WHAT THE TASK REQUIRES:
Locate the word "shoulder" in the data below, then copy every line that holds it.

(Images with keypoint coordinates)
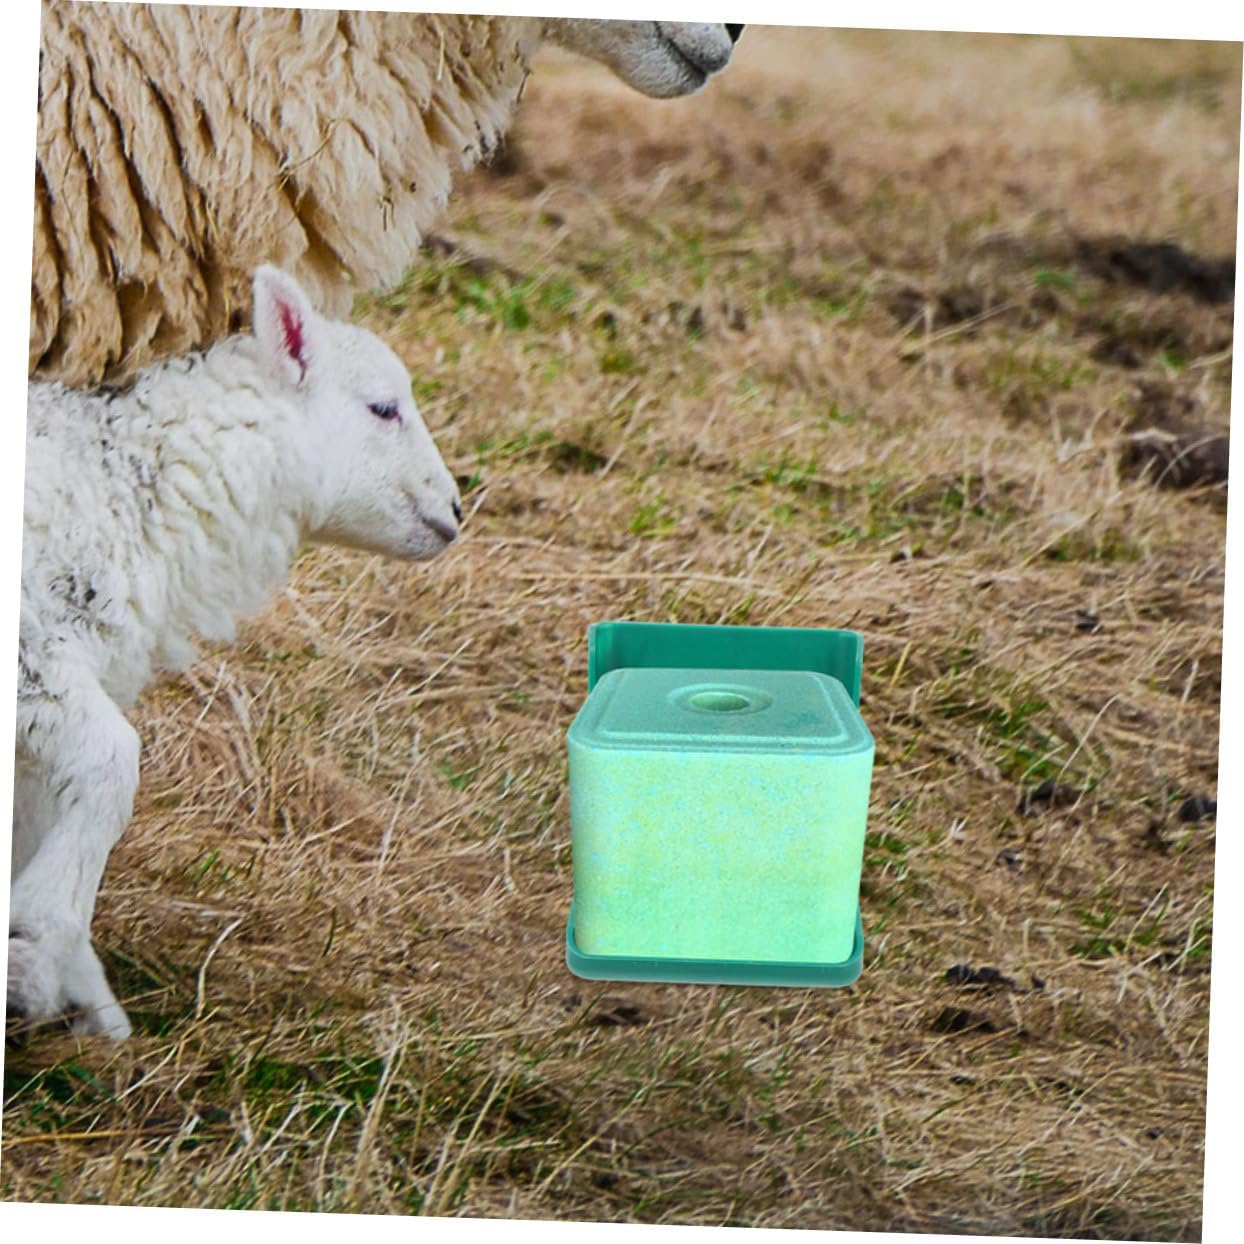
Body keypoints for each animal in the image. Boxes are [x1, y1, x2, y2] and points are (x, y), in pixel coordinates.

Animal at [10, 264, 462, 1039]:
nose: (456, 512)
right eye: (382, 409)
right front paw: (37, 947)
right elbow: (111, 768)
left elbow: (46, 812)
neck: (125, 484)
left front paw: (96, 1014)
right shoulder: (35, 653)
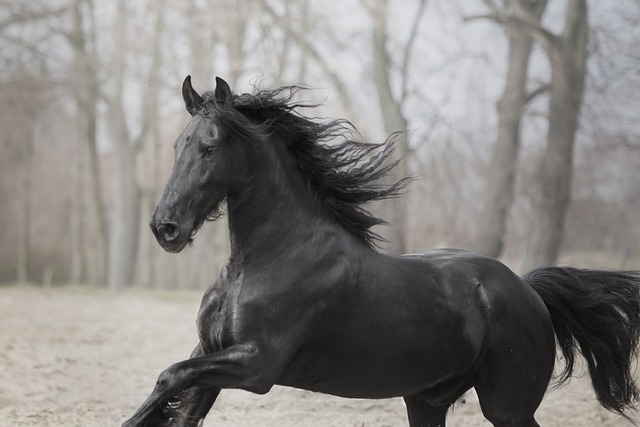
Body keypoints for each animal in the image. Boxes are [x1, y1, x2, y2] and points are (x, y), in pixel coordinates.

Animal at [124, 77, 640, 427]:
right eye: (178, 145)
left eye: (209, 148)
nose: (165, 227)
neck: (265, 259)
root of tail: (527, 289)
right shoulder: (212, 352)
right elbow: (175, 395)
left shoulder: (256, 364)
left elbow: (169, 377)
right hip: (426, 400)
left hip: (507, 405)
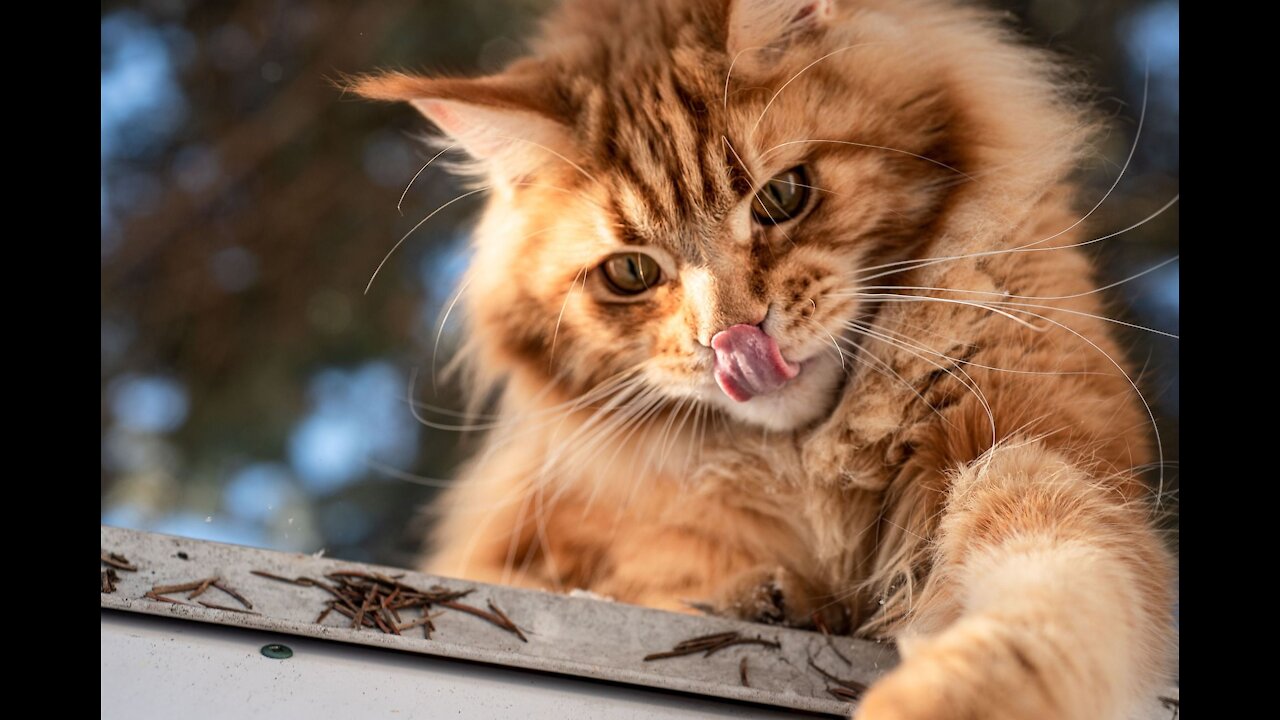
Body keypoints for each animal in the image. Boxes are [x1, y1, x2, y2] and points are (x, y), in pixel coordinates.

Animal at [355, 2, 1172, 712]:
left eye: (783, 196)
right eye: (631, 273)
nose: (733, 340)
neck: (810, 463)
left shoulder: (1029, 443)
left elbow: (1043, 596)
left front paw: (950, 697)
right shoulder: (541, 544)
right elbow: (641, 577)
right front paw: (765, 598)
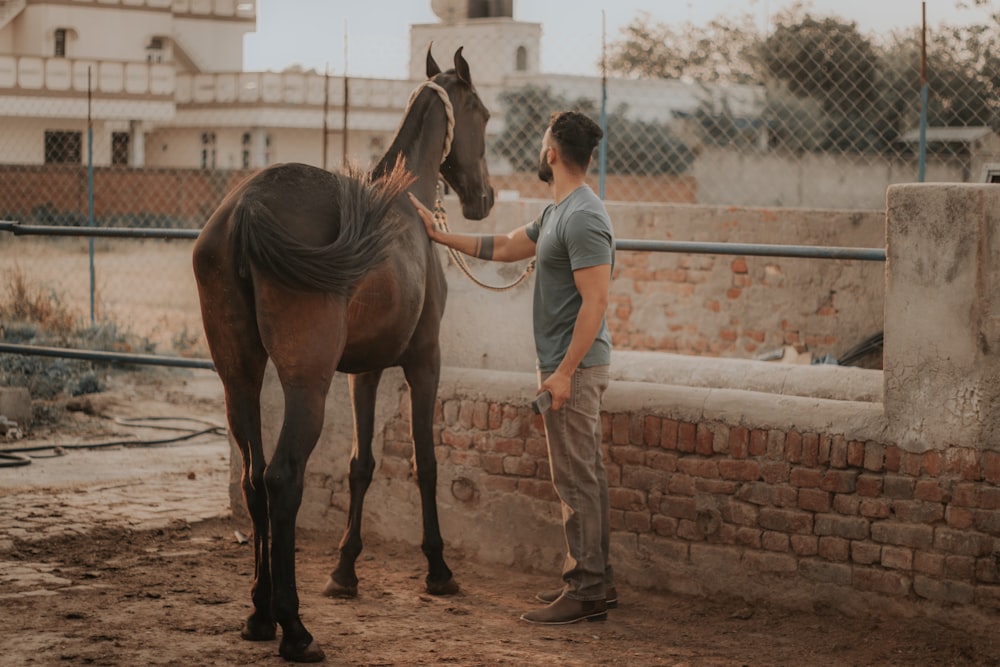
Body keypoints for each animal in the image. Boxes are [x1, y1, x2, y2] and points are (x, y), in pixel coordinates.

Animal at [189, 47, 494, 664]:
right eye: (484, 114)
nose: (485, 197)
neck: (407, 202)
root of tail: (247, 209)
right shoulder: (424, 362)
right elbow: (426, 463)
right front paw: (438, 569)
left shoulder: (364, 372)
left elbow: (361, 465)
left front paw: (344, 571)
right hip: (307, 385)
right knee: (282, 478)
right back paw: (294, 628)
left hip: (240, 381)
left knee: (253, 480)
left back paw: (259, 615)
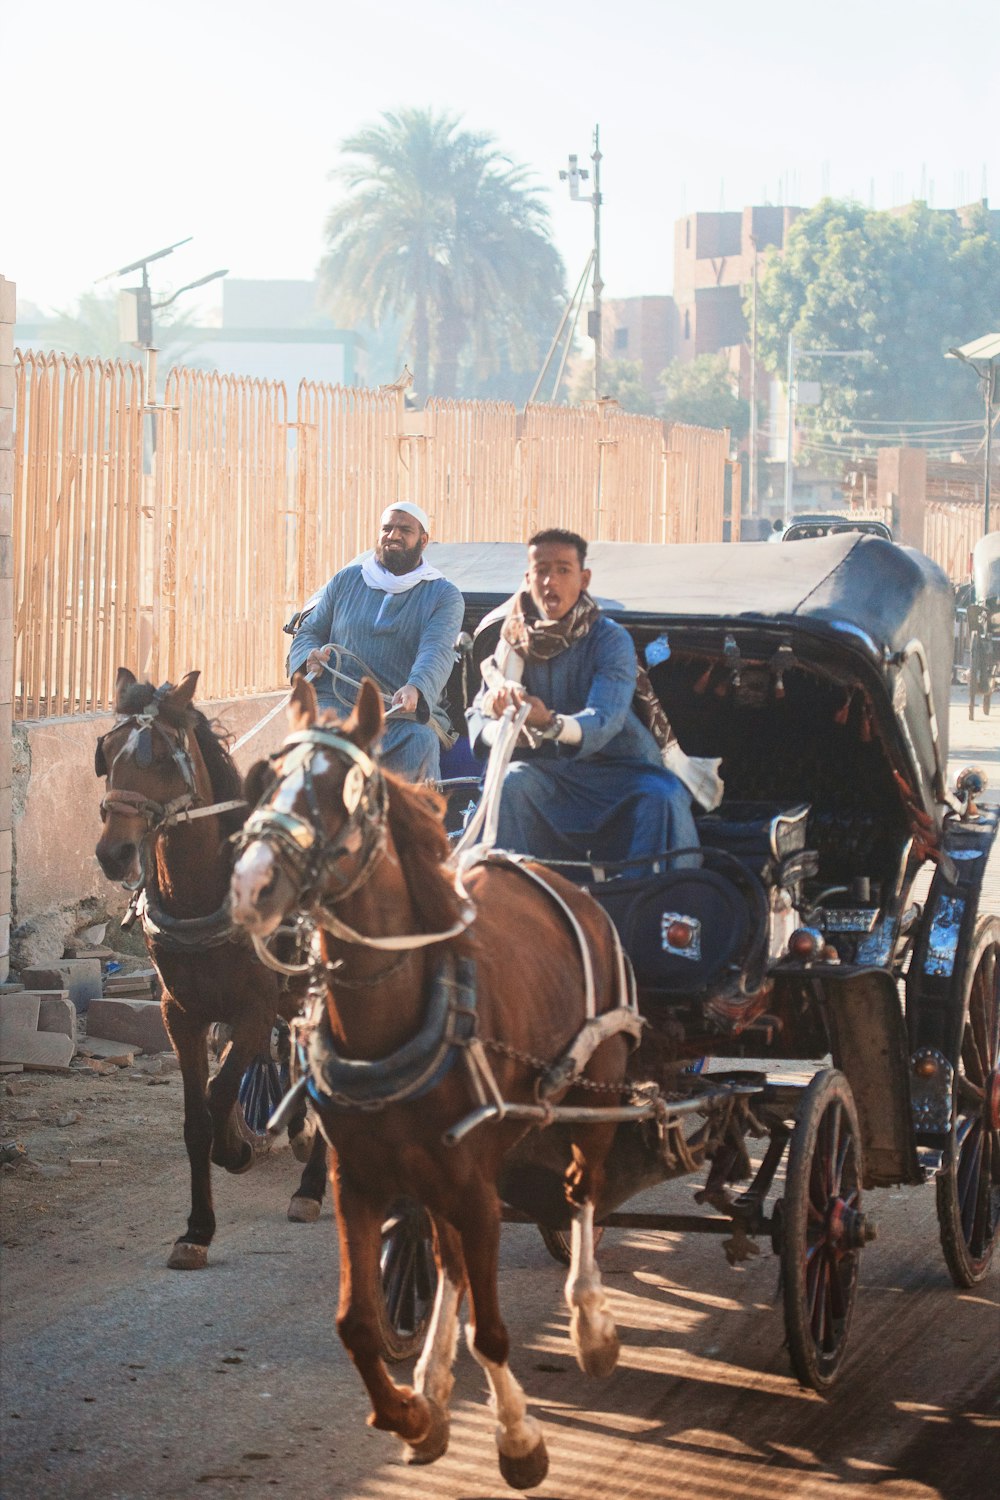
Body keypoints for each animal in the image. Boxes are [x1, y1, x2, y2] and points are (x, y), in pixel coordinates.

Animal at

EXERCISE RESPONSE:
right shoulder: (35, 653)
right shoulder: (212, 352)
left shoulder: (256, 364)
left shoulder: (1029, 443)
right shoulder: (541, 544)
right shoulder: (424, 362)
left shoulder: (364, 372)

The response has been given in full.